Dès février 2020, Nicole Belloubet, alors garde des sceaux, demandait un rapport sur l'irresponsabilité pénale. Le 23 avril 2021, Philippe Houillon et Dominique Raimbourg vous remettaient le fruit de leurs travaux, monsieur le garde des sceaux. Plusieurs propositions issues de cette réflexion ont d'ailleurs été intégrées dans le projet de loi lors de la navette parlementaire.

Ce texte est aussi l'aboutissement de la mission flash que nos collègues Naïma Moutchou et Antoine Savignat ont consacrée à l'application de l'article 122-1 du code pénal, et dont les conclusions ont été rendues le 30 juin dernier. Je voudrais saluer la qualité de leurs travaux dont une part substantielle imprègne le présent projet de loi.

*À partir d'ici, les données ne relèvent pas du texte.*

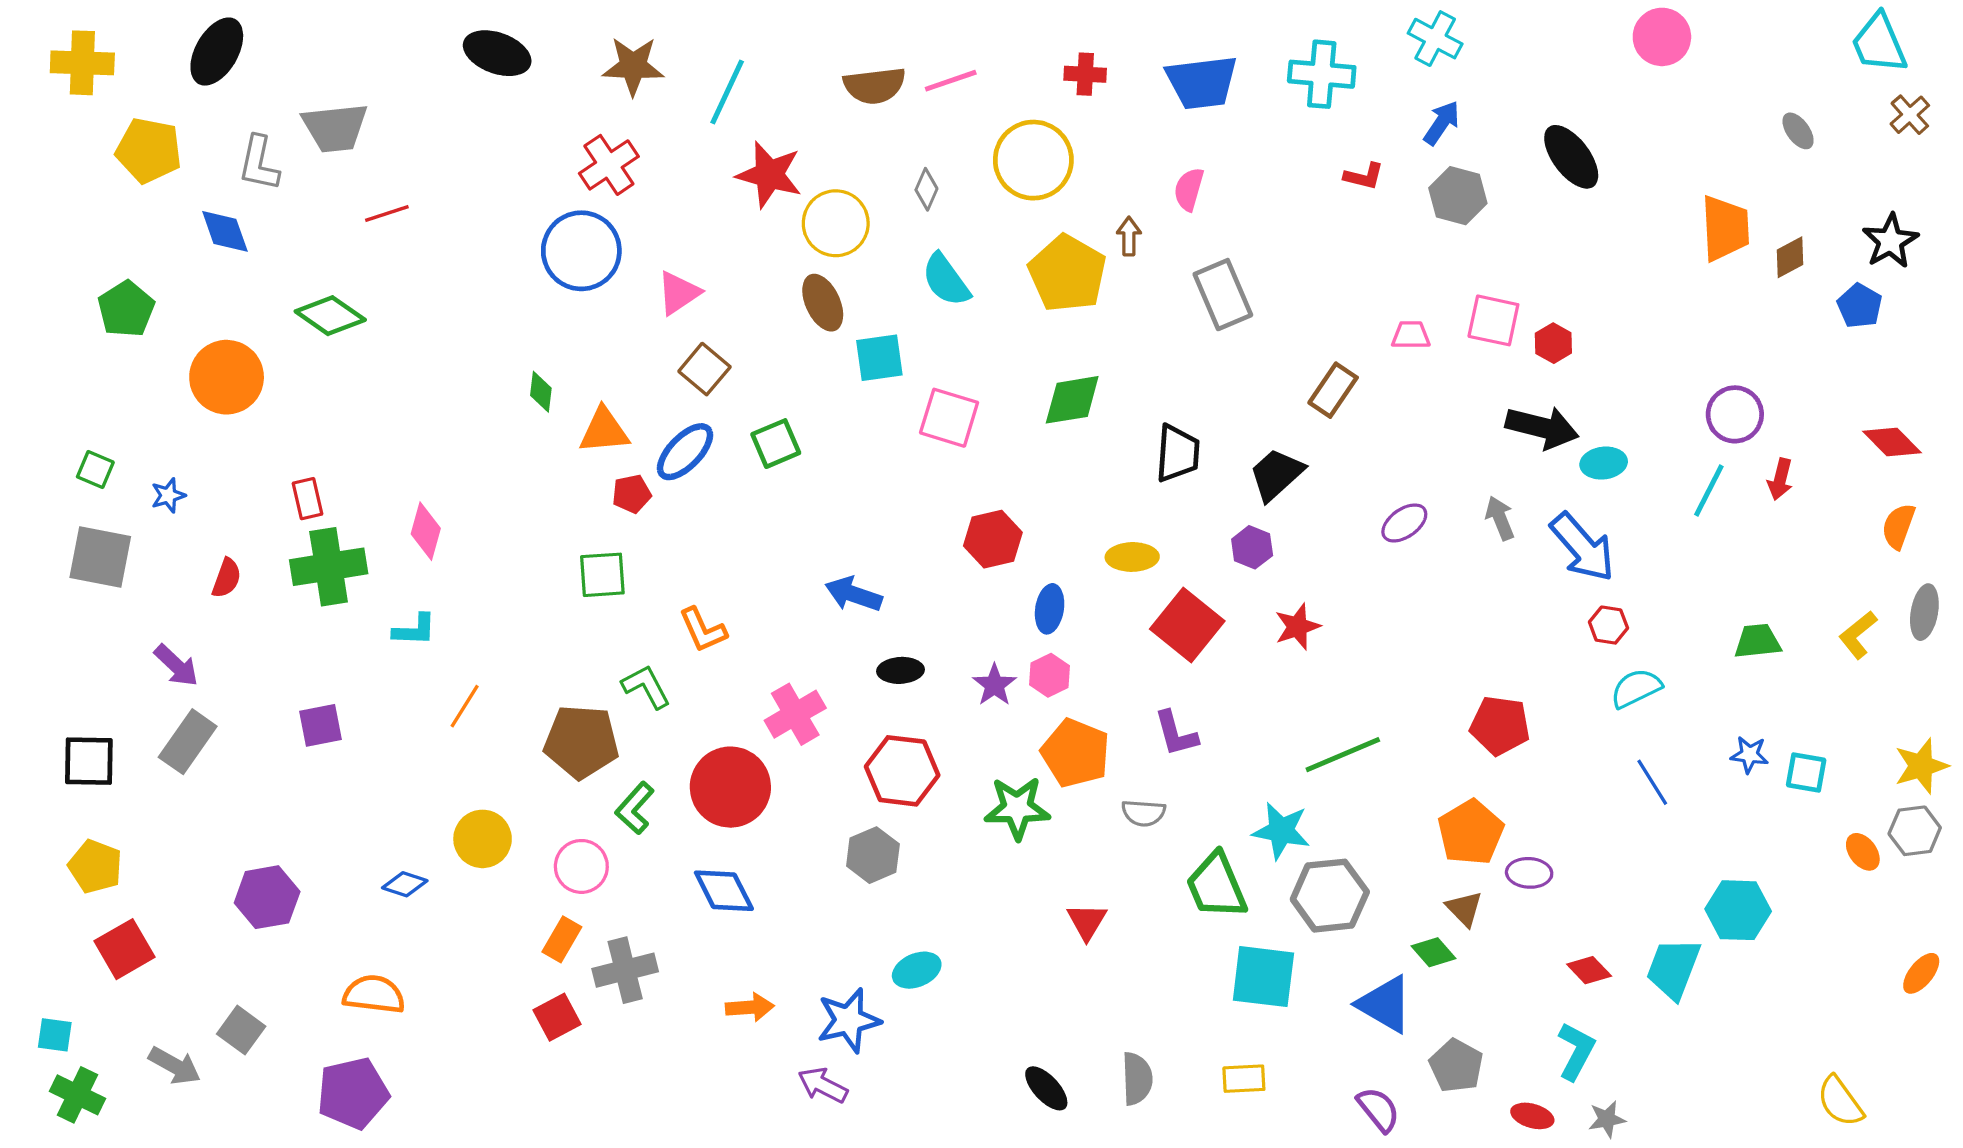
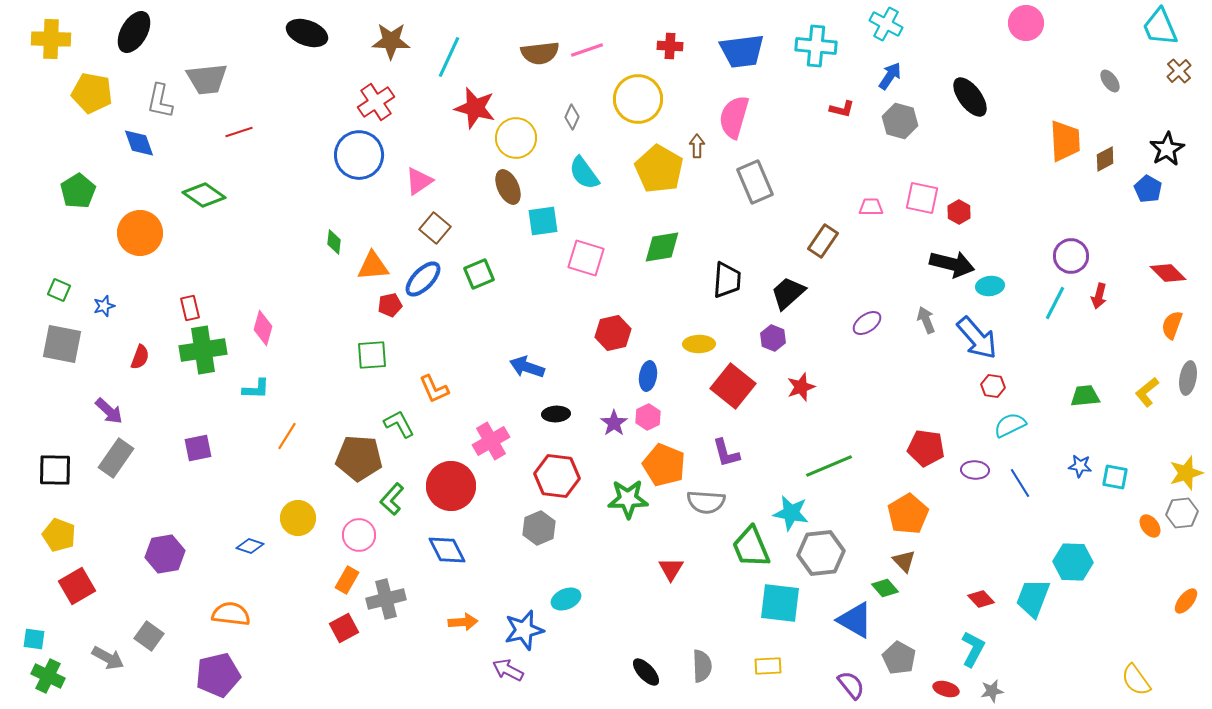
pink semicircle: (1189, 189) -> (734, 117), size x1.6
gray semicircle: (1144, 813) -> (706, 502), size x1.4
purple ellipse: (1529, 873) -> (975, 470), moved

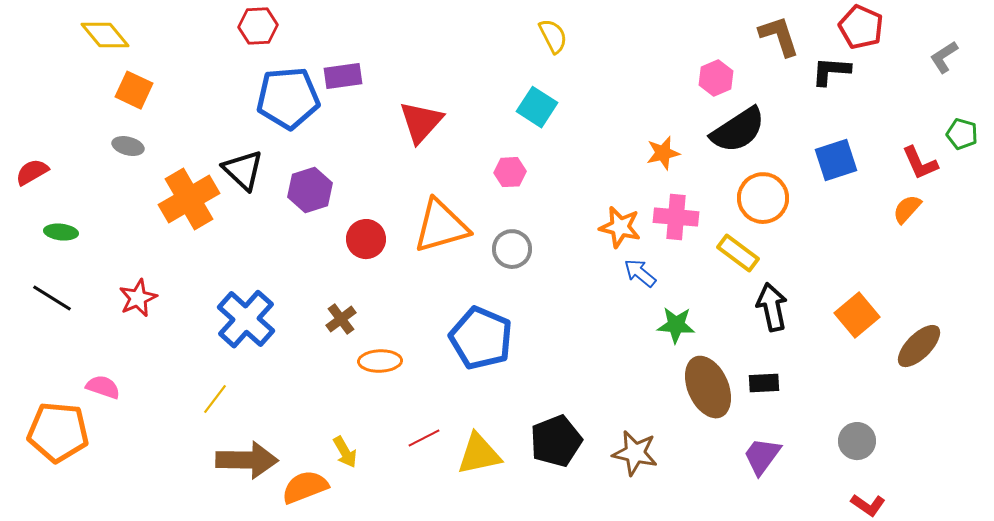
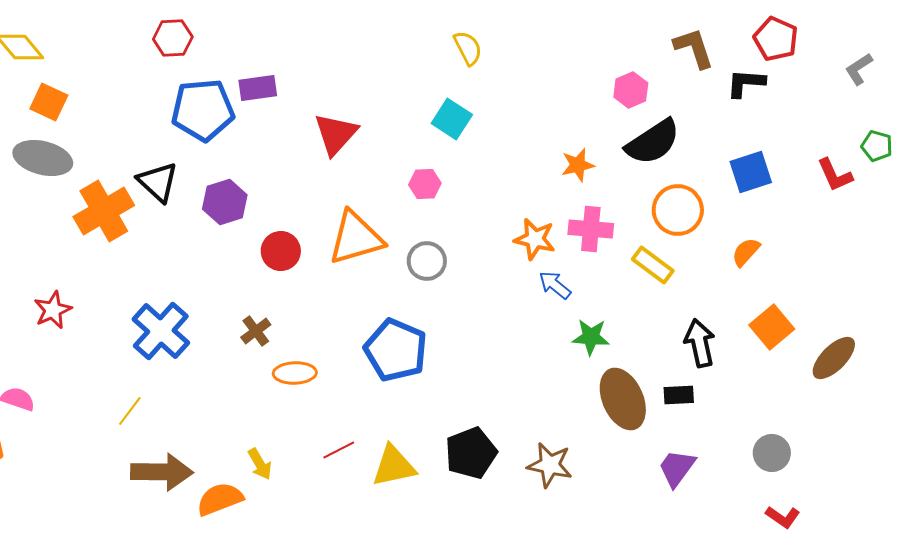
gray ellipse: (128, 146) -> (43, 158), size x1.8
orange semicircle: (907, 209) -> (746, 252), moved
black arrow: (772, 307) -> (700, 343), moved

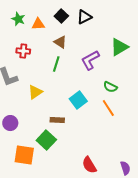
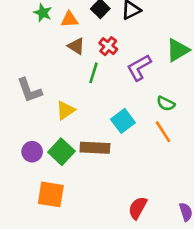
brown triangle: (60, 42) -> (76, 46), moved
red cross: (23, 51) -> (108, 46), moved, turned 32
brown rectangle: (57, 120) -> (95, 148), size x1.5
green square: (46, 140) -> (61, 152), moved
red semicircle: (89, 165) -> (138, 208), turned 60

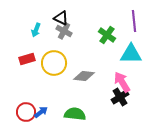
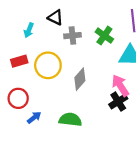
gray cross: (64, 31) -> (72, 36), moved, turned -35
gray diamond: (84, 76) -> (80, 79), turned -55
red circle: (26, 112) -> (18, 98), moved

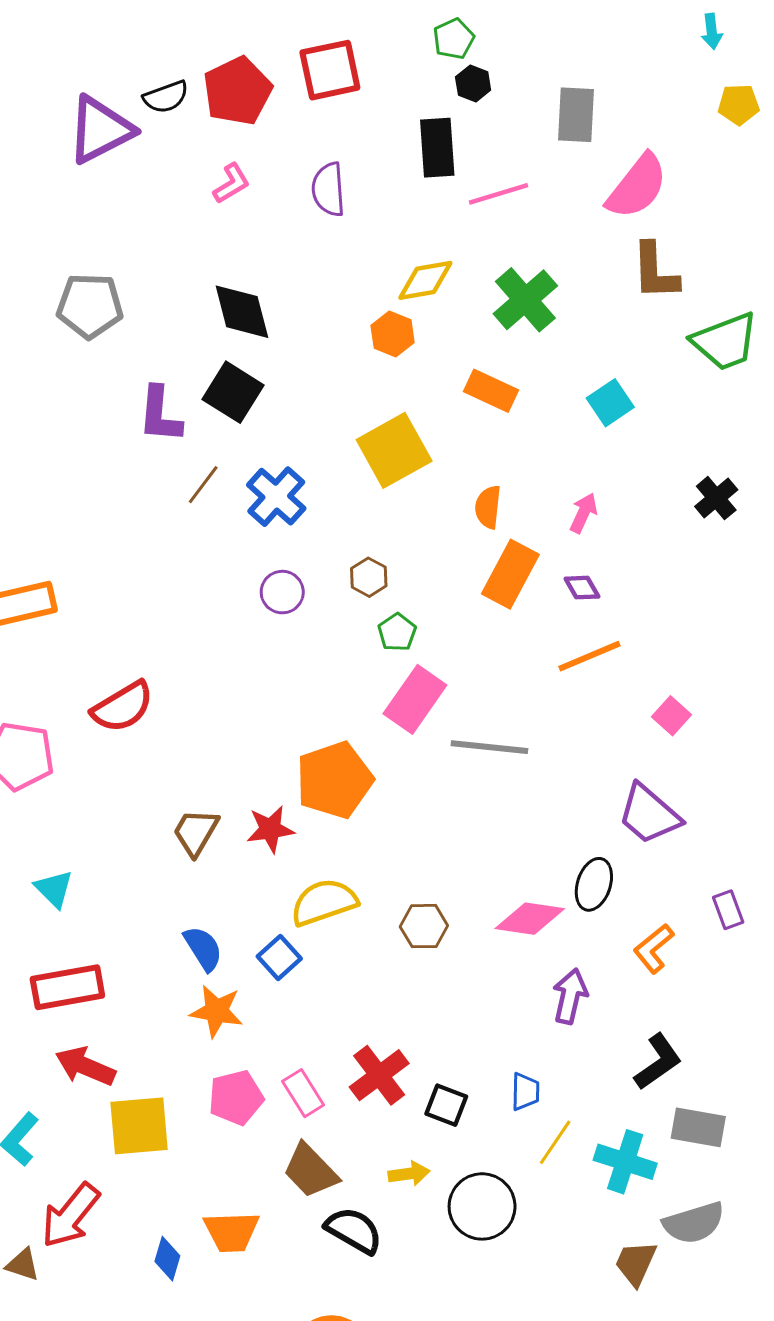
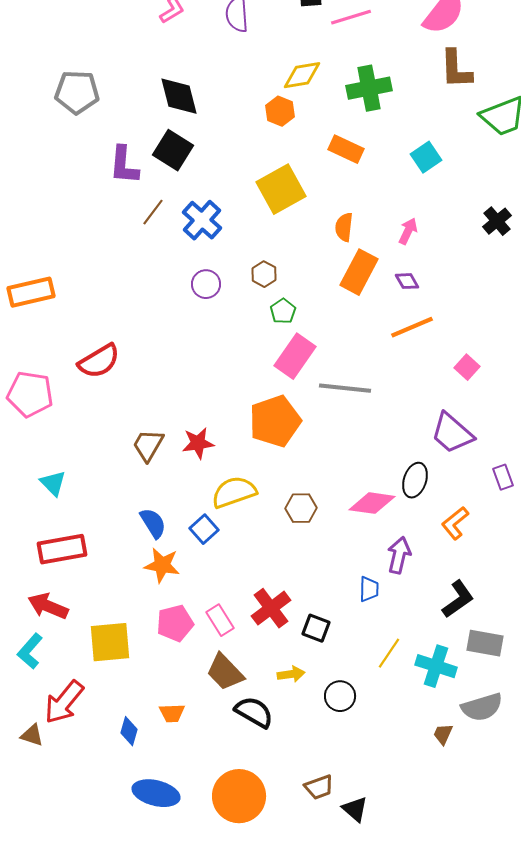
green cross: (525, 300) -> (369, 88), turned 30
orange pentagon: (334, 780) -> (275, 421), moved
purple rectangle: (728, 910) -> (503, 477), moved
red arrow: (85, 1066) -> (48, 606), moved
blue trapezoid: (525, 1092) -> (369, 589), moved
black circle: (482, 1206) -> (340, 696), size x0.7
orange trapezoid: (232, 1232) -> (172, 713), size x0.7
brown trapezoid: (636, 1263) -> (443, 734), size x0.7

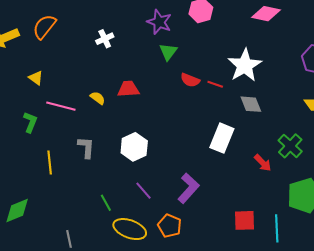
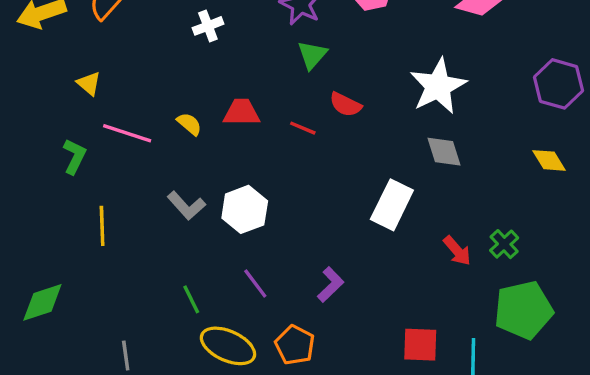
red line: (215, 84) -> (303, 128), moved
green cross: (290, 146) -> (504, 244), moved, size x0.7
gray L-shape: (86, 147) -> (186, 206), moved, turned 130
purple L-shape: (188, 188) -> (331, 284), size x0.7

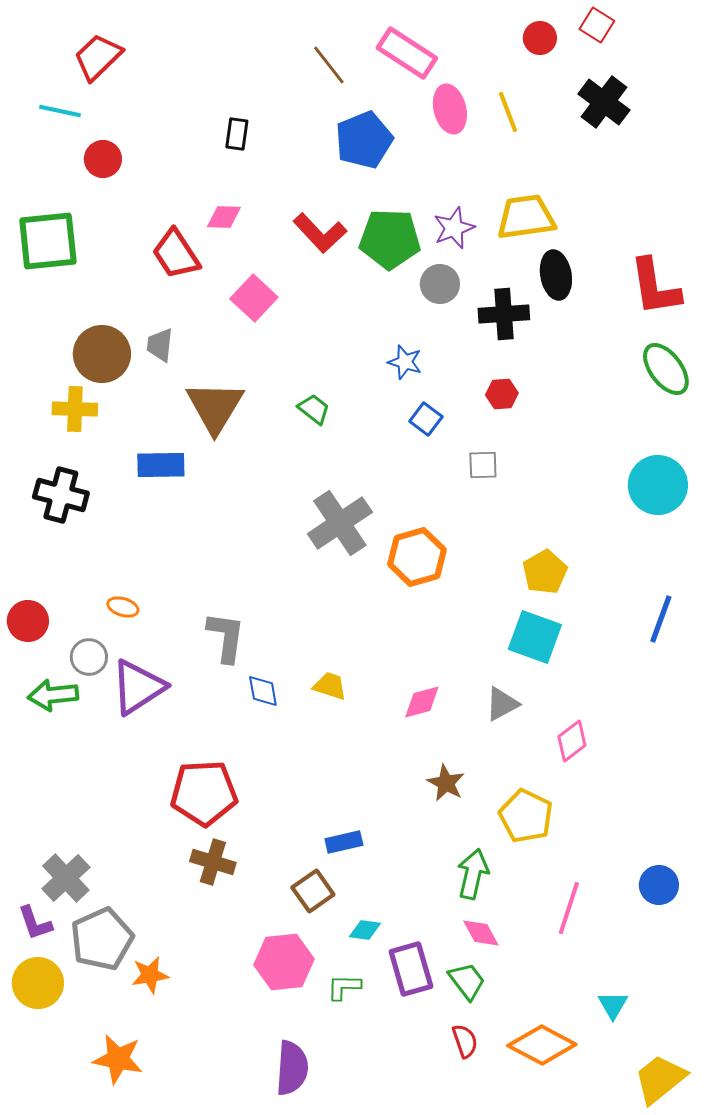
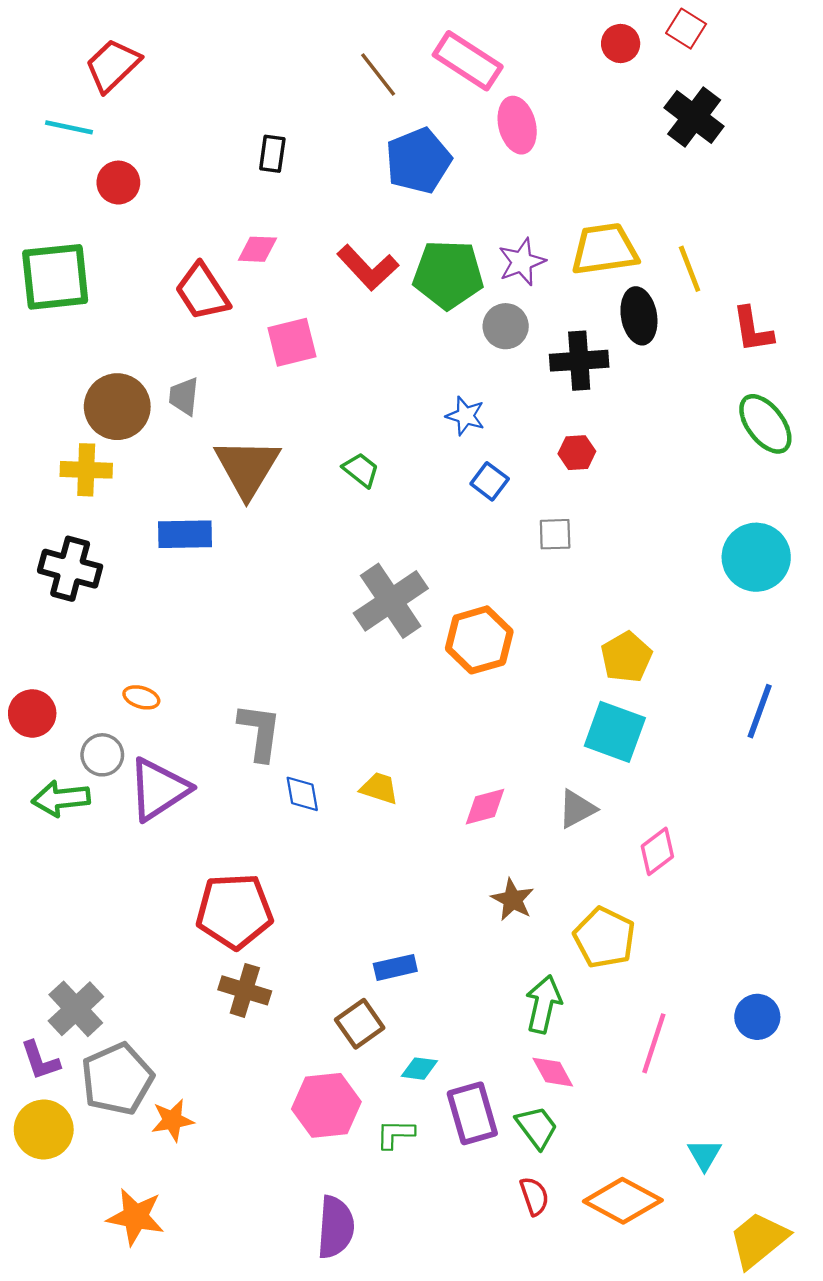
yellow line: (508, 112) -> (690, 269), moved
red L-shape: (655, 287) -> (753, 330), size x0.7
pink square: (254, 298) -> (292, 342), turned 33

L'irresponsabilité pénale des aliénés est une idée très ancienne. On en trouve la trace dans le code babylonien d'Hammourabi mais aussi sous la démocratie athénienne, dans les écrits de Platon consacrés au droit criminel. Si, de façon générale, l'ancienneté d'un concept n'est pas une preuve de sa pertinence, en l'espèce, cette constance à travers les âges atteste de la solidité du raisonnement. L'objectif du projet de loi est très clair. Il prévoit d'exclure l'irresponsabilité pénale lorsque l'abolition du discernement provient de la consommation de substances psychoactives dans le dessein de commettre un crime ou un délit. On ne juge pas les fous, et ce texte ne revient pas un instant sur ce principe.

Le projet de loi vient également améliorer la sécurité de nos concitoyens en protégeant davantage les forces de l'ordre et en leur donnant des moyens supplémentaires pour assurer leur sécurité. Ces nouvelles dispositions tirent les leçons de la décision du Conseil constitutionnel du 20 mai 2021. Dans une démocratie, il est essentiel que le pouvoir politique dialogue, réponde, apprenne, modifie et complète éventuellement les dispositions qu'il propose dans le cadre des politiques publiques.

Demain, grâce à ce texte, les refus d'obtempérer seront punis plus sévèrement et la confiscation du véhicule avec lequel l'infraction a été commise sera facilitée. Grâce à ce texte, nous élargissons l'amende forfaitaire délictuelle aux vols simples afin de mieux sanctionner les vols à l'étalage. Grâce à ce texte, nous pourrons mieux lutter contre les rodéos urbains, véritable fléau pour nombre de nos concitoyens. Grâce à ce texte, nous modernisons notre droit : l'usage des drones, des caméras individuelles et des caméras embarquées sera désormais précisément encadré.

Grâce à ce texte, enfin, nous créons un délit spécifique tendant à réprimer plus sévèrement les atteintes commises contre les membres des forces de sécurité intérieure, leurs proches et les agents qui concourent à leurs missions. Cette disposition que nous soutenons pleinement était attendue par les femmes et les hommes qui travaillent au quotidien pour garantir notre sécurité. En commission des lois, nous avons élargi la protection offerte par ce nouveau délit aux agents des douanes et aux sapeurs-pompiers. À ces violences inacceptables, nous apportons une réponse claire.

L'étude d'impact annexée au projet de loi indique que 5 000 personnes environ sont condamnées chaque année pour des violences correctionnelles commises sur personne dépositaire de l'autorité publique. Néanmoins, les peines effectivement prononcées sont loin des peines maximales prévues par les textes. Sur 181 condamnations, une peine d'emprisonnement ferme a été prononcée dans 75 % des cas, mais le quantum moyen a été seulement de 14,5 mois sur 84 mois possibles. Nous espérons que la création de ce délit aura l'effet escompté, à savoir mieux protéger ceux qui nous protègent. Nous y veillerons.

Le groupe Agir ensemble, satisfait de l'accord trouvé par la commission mixte paritaire, votera en faveur de ce texte et vous soutient, monsieur le garde des sceaux, dans vos différentes démarches.